University health centers provide this support and basic services, like flu shots, and often more complex services such as lab work, imaging services, and exams. But would a student understand that by visiting its website?

While college students are not traditionally considered to be at risk for low health literacy, disparities exist. Using health resources independently may be a new experience for many, and with higher reading levels required, some may face additional barriers to understanding and using the health resources found on these websites.

In 2021, my colleagues and I conducted a study to evaluate the readability and suitability of a university health center’s public website. Our research, now published in the journal Perspectives in Health Information Management, found the website’s content averaged above a 12th-grade reading level.

Universities should review websites to ensure materials provided are easily understood by everyone in the student body – especially any content related to healthcare. While there may be school-specific requirements in terms of website layout, format, and style, the patient education resources provided on the website should be examined for reading level.  

There are tools available to assist with determining reading levels.

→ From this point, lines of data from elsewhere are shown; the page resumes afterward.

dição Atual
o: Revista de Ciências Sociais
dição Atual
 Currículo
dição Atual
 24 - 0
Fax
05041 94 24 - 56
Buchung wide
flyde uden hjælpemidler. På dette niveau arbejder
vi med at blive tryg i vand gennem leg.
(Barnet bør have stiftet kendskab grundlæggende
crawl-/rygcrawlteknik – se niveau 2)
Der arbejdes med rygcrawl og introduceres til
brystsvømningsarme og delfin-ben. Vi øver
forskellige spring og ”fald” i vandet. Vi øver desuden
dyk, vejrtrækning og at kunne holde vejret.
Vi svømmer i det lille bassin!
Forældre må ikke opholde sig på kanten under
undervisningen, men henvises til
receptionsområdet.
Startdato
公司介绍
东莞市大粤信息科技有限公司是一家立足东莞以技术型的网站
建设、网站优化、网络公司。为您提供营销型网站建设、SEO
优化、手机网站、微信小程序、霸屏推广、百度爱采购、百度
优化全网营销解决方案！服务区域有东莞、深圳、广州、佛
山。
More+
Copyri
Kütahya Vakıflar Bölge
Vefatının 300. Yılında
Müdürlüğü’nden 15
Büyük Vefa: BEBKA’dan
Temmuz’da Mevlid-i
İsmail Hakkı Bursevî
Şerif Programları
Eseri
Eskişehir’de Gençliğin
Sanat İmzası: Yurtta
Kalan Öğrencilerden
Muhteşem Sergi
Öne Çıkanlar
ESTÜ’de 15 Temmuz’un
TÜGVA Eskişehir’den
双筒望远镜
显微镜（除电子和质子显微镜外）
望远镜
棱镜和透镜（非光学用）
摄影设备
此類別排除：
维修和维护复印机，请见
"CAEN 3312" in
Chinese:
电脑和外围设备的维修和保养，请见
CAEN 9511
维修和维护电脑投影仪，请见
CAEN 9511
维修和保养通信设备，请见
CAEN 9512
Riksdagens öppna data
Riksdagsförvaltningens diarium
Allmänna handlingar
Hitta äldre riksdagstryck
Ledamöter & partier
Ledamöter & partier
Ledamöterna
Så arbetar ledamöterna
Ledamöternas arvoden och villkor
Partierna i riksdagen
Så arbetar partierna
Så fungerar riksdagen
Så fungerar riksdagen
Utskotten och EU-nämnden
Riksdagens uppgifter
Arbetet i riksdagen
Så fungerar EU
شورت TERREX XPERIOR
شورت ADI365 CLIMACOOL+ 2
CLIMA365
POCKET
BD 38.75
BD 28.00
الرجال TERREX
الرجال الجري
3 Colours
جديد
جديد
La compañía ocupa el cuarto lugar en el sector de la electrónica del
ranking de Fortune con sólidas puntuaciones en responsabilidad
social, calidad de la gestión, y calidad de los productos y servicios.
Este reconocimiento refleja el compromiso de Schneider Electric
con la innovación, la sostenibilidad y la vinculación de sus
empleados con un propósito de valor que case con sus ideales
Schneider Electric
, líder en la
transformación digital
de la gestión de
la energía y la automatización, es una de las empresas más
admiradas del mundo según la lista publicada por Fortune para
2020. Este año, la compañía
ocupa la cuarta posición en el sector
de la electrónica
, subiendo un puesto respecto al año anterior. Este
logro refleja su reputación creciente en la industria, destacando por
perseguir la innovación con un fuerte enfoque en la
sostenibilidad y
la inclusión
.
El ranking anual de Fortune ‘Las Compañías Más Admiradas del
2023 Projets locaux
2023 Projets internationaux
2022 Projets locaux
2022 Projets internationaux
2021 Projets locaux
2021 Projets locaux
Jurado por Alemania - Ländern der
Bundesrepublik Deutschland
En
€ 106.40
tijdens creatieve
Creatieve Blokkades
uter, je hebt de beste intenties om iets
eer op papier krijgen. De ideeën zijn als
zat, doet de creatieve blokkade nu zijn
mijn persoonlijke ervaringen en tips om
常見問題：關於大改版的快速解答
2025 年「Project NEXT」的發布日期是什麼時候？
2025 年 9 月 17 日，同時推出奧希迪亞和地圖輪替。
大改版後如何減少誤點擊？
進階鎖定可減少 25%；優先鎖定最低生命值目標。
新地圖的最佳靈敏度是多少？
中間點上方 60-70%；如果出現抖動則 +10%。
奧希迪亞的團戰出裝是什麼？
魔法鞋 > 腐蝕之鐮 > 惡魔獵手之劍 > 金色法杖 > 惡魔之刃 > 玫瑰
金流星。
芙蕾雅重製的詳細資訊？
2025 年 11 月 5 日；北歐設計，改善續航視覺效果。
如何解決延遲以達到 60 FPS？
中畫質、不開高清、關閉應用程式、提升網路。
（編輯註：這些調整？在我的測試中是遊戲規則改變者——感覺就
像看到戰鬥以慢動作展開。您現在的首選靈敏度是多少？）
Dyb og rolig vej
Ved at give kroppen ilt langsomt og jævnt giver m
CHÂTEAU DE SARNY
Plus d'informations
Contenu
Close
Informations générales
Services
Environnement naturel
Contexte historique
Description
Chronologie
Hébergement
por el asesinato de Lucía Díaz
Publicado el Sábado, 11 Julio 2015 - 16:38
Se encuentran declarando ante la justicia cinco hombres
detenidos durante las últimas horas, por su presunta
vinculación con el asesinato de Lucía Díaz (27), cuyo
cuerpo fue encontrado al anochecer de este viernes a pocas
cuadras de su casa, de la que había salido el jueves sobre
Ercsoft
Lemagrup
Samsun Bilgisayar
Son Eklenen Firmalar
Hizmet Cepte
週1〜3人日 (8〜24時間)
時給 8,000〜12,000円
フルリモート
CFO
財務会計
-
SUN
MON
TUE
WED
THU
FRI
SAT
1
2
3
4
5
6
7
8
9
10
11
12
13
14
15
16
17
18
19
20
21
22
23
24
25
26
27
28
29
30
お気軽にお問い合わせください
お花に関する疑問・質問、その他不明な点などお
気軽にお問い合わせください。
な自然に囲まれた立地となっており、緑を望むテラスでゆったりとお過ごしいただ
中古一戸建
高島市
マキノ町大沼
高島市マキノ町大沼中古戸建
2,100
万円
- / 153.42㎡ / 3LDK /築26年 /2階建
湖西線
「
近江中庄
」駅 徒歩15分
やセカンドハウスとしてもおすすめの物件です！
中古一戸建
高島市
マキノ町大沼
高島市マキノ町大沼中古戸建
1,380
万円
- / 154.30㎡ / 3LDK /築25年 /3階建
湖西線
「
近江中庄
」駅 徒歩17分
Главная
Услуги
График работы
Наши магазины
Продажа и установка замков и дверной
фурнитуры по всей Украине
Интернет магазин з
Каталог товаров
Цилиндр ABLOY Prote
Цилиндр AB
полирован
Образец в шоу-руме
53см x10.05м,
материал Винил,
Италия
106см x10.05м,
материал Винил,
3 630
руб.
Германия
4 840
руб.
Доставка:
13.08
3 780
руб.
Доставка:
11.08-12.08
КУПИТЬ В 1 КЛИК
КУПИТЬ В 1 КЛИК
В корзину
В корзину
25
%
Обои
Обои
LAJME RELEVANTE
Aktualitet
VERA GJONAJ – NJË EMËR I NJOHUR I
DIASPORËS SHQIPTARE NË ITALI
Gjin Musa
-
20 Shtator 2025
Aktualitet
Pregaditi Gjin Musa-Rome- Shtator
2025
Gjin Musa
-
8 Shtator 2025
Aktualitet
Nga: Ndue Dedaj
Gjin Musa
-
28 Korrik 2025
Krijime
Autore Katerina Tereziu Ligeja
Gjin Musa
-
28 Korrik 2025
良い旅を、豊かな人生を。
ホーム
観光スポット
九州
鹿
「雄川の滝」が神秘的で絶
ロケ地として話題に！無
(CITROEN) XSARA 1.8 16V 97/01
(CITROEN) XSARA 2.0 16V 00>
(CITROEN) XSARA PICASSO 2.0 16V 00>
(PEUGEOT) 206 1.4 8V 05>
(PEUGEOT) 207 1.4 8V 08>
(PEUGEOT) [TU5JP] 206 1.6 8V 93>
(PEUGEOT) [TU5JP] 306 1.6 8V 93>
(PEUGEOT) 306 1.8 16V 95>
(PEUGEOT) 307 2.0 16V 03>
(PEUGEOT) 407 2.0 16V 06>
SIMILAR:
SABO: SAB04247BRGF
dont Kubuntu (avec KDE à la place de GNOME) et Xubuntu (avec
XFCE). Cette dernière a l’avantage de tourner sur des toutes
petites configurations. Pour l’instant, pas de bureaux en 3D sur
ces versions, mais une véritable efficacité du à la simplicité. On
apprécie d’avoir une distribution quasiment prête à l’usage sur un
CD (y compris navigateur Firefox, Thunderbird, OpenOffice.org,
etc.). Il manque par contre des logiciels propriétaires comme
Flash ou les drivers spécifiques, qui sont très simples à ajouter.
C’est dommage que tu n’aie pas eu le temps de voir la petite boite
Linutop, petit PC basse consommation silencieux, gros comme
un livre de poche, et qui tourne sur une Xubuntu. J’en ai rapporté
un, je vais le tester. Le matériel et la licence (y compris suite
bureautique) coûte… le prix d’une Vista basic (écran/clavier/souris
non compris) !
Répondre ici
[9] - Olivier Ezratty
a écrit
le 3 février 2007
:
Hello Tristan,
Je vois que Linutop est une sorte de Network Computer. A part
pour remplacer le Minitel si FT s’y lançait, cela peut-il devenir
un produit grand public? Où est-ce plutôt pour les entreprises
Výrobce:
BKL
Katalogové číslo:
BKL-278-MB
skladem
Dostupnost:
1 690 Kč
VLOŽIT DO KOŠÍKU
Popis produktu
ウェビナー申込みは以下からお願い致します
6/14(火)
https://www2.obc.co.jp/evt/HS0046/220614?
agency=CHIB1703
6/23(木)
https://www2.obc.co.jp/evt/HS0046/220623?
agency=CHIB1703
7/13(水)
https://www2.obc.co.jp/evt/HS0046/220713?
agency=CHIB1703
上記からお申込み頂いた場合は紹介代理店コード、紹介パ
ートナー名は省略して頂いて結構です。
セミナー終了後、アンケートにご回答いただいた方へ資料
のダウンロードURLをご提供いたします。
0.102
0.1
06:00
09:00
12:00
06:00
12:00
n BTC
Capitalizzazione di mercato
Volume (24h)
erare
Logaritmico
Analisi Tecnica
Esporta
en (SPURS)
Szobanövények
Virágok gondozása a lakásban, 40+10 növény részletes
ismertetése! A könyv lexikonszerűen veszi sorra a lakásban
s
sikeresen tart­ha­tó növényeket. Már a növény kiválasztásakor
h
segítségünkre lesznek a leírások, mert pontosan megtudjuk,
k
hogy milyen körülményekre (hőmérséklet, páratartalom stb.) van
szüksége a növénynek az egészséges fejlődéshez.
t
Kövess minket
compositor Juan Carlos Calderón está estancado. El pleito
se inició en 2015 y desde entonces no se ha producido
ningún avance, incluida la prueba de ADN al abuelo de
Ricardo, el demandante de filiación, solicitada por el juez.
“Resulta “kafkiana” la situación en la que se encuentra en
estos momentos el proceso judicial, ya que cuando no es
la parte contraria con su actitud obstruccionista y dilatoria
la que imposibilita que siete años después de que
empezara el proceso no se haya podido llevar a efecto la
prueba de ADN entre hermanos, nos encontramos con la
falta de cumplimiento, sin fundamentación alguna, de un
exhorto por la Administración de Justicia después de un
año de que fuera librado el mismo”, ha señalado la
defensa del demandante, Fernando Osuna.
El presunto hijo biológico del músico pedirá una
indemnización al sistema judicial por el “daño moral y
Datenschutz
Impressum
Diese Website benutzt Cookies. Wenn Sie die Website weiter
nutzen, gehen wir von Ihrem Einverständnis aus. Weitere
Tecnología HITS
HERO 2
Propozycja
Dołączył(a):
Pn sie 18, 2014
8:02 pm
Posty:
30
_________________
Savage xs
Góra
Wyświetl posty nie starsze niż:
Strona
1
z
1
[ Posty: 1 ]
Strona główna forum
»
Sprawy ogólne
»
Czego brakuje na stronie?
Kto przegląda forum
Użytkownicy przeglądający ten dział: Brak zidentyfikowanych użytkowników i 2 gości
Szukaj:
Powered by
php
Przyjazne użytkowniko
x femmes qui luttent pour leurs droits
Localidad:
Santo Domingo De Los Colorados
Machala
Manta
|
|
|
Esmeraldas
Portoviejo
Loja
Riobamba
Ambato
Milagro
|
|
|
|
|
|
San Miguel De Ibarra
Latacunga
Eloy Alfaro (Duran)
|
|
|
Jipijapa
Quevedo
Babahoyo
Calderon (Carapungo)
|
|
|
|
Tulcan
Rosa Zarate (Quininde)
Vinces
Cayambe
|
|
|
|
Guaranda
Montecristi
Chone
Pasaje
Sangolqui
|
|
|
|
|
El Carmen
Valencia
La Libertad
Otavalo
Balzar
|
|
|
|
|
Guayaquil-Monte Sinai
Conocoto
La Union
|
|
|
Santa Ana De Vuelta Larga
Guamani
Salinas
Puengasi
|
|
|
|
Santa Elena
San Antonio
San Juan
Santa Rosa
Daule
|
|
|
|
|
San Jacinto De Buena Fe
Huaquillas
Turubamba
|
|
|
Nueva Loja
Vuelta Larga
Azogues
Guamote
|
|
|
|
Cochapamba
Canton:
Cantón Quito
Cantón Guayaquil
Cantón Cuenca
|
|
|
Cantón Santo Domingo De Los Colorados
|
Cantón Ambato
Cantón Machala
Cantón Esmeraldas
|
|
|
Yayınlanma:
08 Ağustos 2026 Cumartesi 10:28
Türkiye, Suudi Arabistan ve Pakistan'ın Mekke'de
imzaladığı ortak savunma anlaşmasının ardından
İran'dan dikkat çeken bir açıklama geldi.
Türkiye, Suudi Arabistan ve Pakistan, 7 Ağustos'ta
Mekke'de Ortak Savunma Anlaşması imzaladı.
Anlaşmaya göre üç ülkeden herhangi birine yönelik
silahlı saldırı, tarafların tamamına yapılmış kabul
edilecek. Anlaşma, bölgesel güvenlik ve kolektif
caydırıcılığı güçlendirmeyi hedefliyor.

These tools look at things like the number of syllables in a word, number of words in a sentence, and number of sentences on a page. Results are reported out by grade level (years of education) required to understand the material. Examples:

With Healthy People 2030 health literacy goals in mind, universities have a responsibility to provide health information that is easy to access, understand, and use.  

The demand for health services in college settings will continue to rise as enrollment of students with disabilities and mental health concerns among other medical conditions continue to increase. 

Recognizing the varying abilities ─ including reading skills ─ of students is an important step in improving health literacy on college campuses, and beyond.

Health information professionals working in higher education settings can advocate for improved readability and accessibility of patient education and resources on websites.

While we usually think of health information professionals in healthcare organization settings, opportunities exist in college health centers where an impact can be made to assist students.

Notably, and of importance to the profession, both the American College Health Association and the Association for University and College Counseling Center Directors support the Cures Act Final Rule as a means to empower college students as consumers of health and mental health services and issued official guidance in May 2022.

As students graduate and move into new careers, self-management of healthcare becomes a part of life. Using readability tools to improve website content is a basic step to improving communication and health literacy.